エメラルドグリーン色の美しい表紙、男の子がバイオリンを一心に弾く様子が描かれています。男の子の名前はアリ。11才。物語はアリの語りで進行します。
早くに父を亡くしたアリは母さんとおじいちゃんと暮らしていました。アリは、おじいちゃんからバイオリンを習い、「才能がある」と言われます。母さんはアリを連れてよく長期の旅に出ていました。そして、それがきっかけで、ドイツからオーストラリアに移り住むことになります。そこで母さんは再婚し、再婚相手と音楽カフェを始めました。
大好きなおじいちゃんと別れて暮らす寂しさ、父さんのことを知らない寂しさ、バイオリンの才能があるが故の悩み、バイオリンを弾く楽しさ、周りの人の優しさ、温かさ・・。

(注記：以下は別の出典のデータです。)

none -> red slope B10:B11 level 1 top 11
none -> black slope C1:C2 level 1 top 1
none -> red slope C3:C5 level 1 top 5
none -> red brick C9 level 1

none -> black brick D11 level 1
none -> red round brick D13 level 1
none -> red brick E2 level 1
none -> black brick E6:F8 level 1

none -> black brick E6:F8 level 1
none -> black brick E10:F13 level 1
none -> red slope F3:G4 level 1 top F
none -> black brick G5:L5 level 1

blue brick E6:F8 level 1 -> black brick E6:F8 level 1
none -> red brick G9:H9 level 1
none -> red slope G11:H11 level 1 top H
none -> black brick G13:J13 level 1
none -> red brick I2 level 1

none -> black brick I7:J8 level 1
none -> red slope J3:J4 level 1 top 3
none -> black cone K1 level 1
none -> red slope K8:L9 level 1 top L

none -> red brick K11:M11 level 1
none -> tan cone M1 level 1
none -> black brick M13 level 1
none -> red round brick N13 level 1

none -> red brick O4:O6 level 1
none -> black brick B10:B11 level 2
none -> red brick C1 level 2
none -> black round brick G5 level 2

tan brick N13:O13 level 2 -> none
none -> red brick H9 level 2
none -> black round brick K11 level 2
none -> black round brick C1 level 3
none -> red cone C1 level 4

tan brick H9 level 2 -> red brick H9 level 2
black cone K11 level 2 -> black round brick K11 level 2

そんな色々なことを感じつつ成長するアリの暮らしが描かれています。
そして、母さん、再婚相手のジェイミー、おじいちゃん、バイオリンのリー先生、たまたま知り合った金曜日の少年など、登場している人々がみな、それぞれ自分自身の人生を歩んでいることも丁寧に描かれています。読むことによって、子どもの心の内面の深さや、様々な魅力的な人々の人生にふれることができます。
物語が始まる前の献辞に「前途有為のヴァイオリニスト、ヨハネスに〜、<カフェ・ドンドン>のすてきな料理、おいしい音楽、よき思い出に〜」とあります。きっとモデルがいるのでしょう。アリとヨハネス、二人の少年の未来に幸あれ!